▽

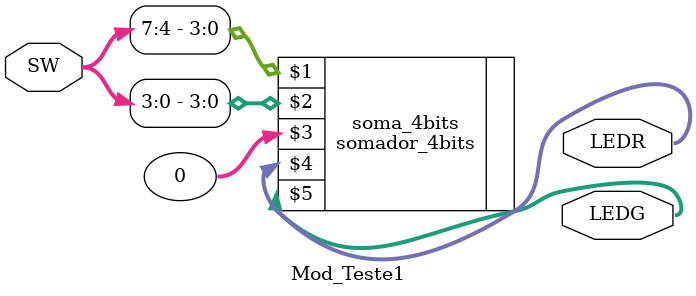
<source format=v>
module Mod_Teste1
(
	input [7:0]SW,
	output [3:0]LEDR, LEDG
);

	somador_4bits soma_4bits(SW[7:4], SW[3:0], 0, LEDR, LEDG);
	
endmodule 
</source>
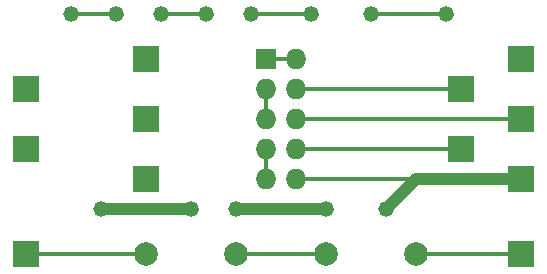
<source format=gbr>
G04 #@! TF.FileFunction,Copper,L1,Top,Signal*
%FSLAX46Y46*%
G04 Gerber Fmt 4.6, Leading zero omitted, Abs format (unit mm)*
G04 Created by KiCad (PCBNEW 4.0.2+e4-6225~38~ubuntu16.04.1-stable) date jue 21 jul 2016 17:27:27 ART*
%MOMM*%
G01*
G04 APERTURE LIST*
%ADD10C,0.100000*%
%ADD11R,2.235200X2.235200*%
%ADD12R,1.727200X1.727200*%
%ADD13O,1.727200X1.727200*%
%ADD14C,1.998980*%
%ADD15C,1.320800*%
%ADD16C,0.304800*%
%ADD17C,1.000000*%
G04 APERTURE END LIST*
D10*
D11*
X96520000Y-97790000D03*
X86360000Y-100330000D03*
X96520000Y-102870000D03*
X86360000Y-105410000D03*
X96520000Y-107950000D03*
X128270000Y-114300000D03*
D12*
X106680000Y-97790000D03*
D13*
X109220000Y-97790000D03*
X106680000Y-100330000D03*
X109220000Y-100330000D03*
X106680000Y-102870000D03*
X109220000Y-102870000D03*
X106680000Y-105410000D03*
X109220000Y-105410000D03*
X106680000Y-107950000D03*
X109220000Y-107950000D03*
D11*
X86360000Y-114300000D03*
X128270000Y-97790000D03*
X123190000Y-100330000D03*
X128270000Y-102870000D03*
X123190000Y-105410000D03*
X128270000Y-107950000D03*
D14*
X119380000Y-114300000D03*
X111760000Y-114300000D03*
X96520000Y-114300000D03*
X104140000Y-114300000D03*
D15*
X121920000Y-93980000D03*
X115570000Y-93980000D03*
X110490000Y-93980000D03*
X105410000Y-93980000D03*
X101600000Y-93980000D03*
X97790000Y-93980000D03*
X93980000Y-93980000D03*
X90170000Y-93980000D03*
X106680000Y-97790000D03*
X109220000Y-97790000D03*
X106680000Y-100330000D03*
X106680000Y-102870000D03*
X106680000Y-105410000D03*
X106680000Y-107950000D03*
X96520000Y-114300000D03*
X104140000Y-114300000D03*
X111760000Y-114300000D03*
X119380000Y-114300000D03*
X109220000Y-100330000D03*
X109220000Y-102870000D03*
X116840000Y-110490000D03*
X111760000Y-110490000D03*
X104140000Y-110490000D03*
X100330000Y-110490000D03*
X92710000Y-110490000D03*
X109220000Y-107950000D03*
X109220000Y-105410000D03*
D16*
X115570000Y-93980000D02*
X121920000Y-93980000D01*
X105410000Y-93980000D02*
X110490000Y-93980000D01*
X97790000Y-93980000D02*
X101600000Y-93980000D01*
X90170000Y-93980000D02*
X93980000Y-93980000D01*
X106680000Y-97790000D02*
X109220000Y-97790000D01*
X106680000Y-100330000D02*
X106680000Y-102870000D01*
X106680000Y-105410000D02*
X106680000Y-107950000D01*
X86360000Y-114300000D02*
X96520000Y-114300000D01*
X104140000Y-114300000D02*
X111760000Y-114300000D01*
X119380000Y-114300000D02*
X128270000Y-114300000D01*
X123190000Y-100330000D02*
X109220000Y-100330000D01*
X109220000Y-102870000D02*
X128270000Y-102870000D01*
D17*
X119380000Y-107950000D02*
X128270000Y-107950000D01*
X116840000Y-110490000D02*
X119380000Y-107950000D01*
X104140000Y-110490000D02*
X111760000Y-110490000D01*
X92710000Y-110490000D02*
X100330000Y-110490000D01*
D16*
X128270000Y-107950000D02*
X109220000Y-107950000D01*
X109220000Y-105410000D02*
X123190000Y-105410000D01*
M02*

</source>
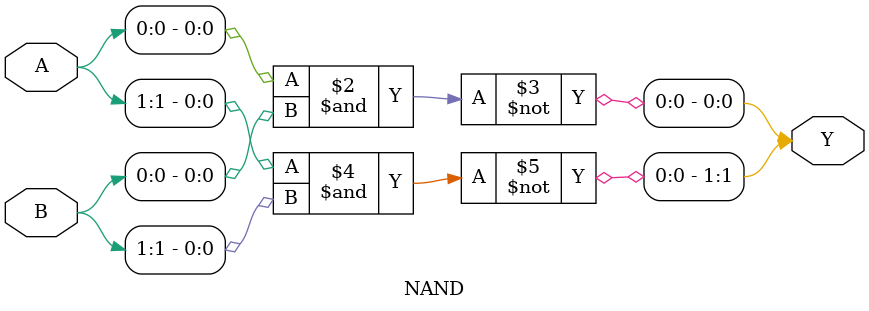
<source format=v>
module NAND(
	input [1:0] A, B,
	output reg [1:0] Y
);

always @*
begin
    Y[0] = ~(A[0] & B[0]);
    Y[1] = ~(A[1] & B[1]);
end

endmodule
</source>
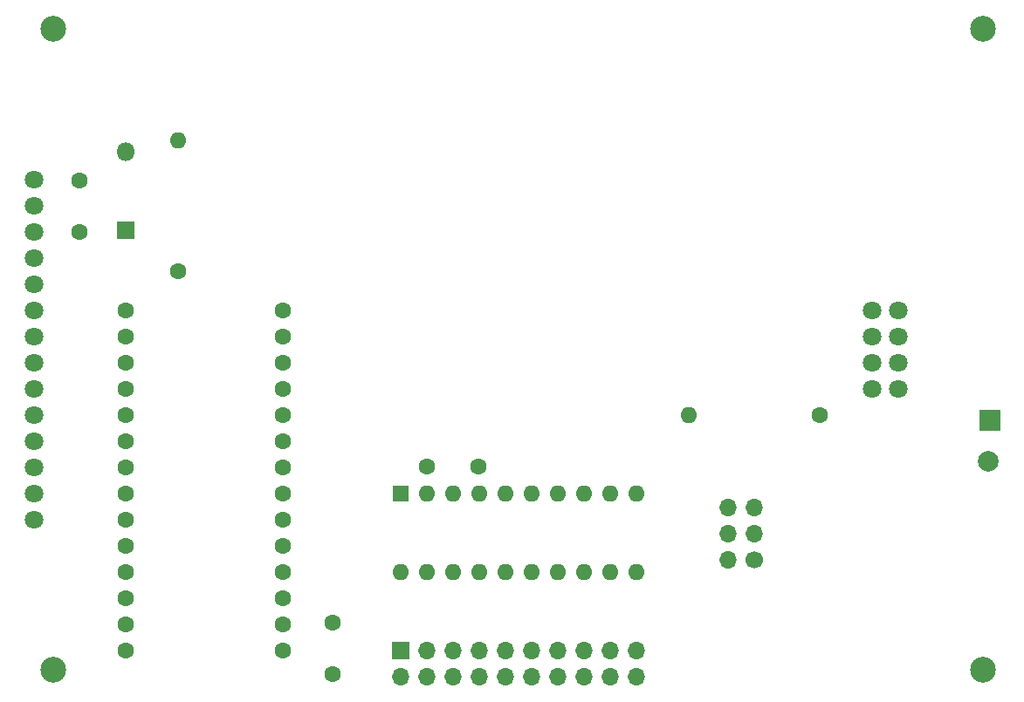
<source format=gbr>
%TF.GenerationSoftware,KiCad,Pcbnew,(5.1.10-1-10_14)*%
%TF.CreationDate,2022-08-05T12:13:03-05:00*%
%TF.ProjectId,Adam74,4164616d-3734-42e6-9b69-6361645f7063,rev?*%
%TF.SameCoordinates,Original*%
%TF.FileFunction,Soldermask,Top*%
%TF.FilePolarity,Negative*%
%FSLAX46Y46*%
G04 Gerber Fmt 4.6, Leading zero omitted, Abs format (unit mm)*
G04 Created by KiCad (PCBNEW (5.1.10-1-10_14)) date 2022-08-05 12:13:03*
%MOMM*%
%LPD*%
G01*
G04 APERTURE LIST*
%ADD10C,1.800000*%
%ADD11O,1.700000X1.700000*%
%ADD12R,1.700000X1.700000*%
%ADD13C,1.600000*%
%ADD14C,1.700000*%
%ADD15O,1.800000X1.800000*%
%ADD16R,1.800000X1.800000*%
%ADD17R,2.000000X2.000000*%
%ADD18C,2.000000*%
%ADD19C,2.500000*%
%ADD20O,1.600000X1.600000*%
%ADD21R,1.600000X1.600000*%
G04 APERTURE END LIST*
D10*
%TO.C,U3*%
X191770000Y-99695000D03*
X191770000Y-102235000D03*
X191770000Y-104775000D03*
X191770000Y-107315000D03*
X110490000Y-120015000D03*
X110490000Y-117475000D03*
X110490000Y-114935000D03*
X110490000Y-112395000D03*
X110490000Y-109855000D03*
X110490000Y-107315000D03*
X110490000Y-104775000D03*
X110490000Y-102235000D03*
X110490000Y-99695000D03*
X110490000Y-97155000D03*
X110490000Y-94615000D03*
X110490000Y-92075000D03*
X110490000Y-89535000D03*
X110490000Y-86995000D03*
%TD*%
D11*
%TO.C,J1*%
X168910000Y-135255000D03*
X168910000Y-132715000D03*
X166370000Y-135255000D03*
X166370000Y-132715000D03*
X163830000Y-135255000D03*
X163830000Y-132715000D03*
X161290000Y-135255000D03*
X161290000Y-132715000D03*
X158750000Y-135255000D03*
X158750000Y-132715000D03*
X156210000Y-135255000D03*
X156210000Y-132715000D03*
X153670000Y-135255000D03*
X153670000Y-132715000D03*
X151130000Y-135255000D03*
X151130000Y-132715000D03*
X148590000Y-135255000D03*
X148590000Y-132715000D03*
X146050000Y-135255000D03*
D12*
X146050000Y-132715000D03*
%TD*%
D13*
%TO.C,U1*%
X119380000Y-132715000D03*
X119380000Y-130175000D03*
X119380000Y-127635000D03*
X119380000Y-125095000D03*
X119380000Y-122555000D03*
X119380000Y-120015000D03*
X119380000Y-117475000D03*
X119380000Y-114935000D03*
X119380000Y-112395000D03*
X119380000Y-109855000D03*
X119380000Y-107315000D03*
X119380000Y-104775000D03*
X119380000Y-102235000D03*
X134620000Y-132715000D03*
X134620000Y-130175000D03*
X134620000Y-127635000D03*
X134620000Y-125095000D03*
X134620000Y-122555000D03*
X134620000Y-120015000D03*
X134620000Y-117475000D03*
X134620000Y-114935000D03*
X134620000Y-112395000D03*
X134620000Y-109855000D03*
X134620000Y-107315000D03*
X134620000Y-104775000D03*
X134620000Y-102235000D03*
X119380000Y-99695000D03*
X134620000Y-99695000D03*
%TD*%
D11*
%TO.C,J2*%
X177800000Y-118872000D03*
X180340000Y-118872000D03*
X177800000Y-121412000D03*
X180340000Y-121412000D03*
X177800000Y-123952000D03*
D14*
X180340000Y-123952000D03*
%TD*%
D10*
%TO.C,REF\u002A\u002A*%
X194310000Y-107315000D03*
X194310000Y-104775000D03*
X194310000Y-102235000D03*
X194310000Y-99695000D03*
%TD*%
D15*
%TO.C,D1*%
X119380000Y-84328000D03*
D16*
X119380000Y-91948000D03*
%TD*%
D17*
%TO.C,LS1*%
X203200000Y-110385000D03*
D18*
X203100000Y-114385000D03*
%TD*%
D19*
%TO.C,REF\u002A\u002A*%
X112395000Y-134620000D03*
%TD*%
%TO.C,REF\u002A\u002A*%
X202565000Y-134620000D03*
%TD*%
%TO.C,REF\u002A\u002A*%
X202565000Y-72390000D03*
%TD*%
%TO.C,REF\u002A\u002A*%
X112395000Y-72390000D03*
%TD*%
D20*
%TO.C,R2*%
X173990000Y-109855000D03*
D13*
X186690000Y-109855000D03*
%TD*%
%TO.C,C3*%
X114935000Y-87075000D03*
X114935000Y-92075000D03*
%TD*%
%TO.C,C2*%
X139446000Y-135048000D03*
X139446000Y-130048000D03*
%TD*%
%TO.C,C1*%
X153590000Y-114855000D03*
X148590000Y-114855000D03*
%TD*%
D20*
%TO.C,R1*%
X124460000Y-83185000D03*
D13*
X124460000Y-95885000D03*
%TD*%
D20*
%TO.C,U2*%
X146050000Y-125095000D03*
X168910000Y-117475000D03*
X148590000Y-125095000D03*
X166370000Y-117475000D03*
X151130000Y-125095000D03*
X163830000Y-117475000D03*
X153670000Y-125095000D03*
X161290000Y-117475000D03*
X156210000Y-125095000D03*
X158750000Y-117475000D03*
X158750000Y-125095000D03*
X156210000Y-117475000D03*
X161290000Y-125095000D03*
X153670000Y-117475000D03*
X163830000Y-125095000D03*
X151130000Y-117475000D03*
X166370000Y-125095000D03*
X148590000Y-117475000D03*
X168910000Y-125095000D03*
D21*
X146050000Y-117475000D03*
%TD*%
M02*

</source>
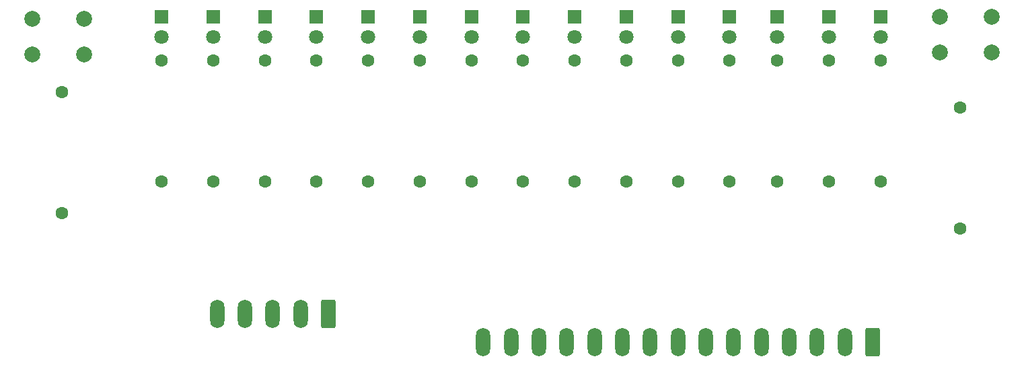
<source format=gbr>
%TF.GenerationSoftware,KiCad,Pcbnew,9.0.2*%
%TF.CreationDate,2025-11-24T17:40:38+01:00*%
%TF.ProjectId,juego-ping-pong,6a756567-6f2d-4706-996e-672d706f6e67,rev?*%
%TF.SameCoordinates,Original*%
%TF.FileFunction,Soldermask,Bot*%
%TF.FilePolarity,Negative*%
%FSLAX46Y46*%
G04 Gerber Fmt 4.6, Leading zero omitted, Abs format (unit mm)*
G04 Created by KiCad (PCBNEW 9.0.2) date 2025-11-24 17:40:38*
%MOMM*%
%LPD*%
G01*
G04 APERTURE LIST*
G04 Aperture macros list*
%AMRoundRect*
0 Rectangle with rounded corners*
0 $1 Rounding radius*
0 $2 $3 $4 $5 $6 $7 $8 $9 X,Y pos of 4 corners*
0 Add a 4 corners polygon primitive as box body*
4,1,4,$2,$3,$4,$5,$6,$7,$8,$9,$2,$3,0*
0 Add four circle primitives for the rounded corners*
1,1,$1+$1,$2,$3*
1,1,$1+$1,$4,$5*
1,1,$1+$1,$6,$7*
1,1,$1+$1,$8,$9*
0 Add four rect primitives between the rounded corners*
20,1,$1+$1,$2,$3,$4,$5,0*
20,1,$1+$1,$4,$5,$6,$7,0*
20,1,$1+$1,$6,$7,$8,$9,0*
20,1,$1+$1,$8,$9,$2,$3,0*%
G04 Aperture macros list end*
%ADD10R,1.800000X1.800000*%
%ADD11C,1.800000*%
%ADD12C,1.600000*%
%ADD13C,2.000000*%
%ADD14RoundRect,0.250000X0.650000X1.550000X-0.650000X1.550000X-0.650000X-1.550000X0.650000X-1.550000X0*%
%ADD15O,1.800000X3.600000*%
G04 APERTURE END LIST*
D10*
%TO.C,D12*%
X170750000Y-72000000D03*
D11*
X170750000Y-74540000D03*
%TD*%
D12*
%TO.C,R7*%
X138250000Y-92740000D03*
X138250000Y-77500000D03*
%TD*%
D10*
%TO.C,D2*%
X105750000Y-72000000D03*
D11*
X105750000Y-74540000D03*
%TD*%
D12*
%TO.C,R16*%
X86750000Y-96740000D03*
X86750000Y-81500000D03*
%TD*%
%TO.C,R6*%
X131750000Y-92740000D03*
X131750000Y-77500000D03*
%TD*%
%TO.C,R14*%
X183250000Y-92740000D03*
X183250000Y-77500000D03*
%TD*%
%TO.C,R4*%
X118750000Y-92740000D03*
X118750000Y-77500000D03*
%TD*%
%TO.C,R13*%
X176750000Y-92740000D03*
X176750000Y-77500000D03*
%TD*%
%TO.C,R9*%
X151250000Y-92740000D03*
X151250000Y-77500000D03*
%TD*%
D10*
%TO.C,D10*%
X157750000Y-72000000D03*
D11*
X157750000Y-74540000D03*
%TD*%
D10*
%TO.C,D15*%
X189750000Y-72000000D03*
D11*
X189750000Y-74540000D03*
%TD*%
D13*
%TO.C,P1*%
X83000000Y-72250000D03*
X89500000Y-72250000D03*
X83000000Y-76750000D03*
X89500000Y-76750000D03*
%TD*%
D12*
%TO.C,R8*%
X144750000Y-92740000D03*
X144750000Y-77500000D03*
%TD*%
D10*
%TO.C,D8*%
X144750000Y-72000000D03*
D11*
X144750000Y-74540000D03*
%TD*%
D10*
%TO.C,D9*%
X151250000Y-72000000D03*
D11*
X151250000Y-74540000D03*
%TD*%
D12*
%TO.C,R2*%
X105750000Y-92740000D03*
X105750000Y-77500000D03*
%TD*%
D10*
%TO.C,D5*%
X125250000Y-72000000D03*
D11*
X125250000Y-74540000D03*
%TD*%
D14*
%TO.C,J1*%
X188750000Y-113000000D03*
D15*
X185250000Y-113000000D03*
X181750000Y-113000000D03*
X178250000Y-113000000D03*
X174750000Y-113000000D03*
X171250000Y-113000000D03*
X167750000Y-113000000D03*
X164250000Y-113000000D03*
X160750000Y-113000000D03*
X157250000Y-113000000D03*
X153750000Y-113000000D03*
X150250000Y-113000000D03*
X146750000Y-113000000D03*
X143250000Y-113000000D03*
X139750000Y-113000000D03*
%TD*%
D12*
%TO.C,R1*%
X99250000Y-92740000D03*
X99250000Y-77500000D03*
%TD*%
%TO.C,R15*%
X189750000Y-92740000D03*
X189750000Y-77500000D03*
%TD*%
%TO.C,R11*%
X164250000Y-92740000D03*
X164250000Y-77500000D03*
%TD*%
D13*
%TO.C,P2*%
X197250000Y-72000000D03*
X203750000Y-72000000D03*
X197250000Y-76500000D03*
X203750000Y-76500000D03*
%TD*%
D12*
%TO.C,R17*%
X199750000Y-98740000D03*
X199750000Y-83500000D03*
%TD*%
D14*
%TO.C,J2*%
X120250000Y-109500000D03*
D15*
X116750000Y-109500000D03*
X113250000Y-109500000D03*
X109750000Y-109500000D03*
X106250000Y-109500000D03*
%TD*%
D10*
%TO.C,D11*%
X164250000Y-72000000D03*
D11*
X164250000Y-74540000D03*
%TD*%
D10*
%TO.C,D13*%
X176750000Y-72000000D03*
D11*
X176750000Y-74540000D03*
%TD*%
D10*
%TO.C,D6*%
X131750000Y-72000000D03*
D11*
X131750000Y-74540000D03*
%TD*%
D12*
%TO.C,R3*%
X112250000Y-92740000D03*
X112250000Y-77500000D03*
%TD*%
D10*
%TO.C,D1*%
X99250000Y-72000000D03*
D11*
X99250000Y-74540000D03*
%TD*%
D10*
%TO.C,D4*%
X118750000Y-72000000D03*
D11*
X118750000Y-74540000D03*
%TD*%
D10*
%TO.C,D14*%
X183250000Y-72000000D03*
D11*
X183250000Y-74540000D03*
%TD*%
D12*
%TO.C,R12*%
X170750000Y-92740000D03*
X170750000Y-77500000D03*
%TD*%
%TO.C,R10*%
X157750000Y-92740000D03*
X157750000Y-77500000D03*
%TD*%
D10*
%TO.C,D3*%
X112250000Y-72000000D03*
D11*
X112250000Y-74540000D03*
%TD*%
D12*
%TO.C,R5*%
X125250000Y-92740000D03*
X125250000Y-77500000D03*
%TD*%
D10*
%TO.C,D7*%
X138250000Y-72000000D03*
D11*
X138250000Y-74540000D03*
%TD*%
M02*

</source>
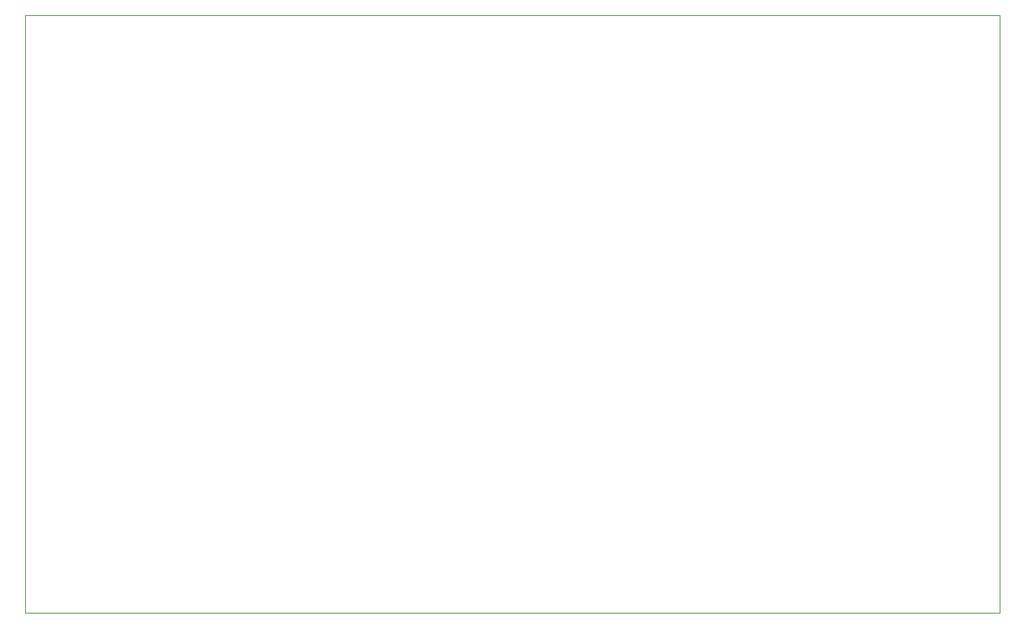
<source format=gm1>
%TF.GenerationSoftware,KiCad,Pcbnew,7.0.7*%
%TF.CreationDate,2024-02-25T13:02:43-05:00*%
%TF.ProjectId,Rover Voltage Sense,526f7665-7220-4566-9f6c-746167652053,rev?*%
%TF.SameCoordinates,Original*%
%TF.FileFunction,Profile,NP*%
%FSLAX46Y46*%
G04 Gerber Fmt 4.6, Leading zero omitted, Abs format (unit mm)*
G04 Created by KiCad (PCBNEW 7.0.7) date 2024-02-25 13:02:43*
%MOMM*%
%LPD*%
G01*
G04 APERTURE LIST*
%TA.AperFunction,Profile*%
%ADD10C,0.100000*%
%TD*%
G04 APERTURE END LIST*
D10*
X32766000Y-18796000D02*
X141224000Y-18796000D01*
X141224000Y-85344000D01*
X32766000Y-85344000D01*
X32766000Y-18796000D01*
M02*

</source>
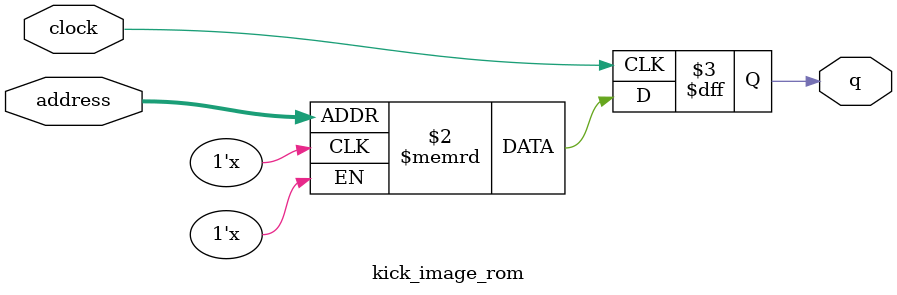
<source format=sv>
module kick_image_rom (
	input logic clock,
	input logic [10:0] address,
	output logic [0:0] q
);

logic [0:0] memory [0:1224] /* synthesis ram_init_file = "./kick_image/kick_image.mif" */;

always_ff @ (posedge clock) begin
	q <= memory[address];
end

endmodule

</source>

△

TASK INSTRUCTIONS:
Check each line of the entries above for the word "LEDR". List the ones that have it.

ANSWER SECTION:
	output [3:0]LEDR, LEDG
	somador_4bits soma_4bits(SW[7:4], SW[3:0], 0, LEDR, LEDG);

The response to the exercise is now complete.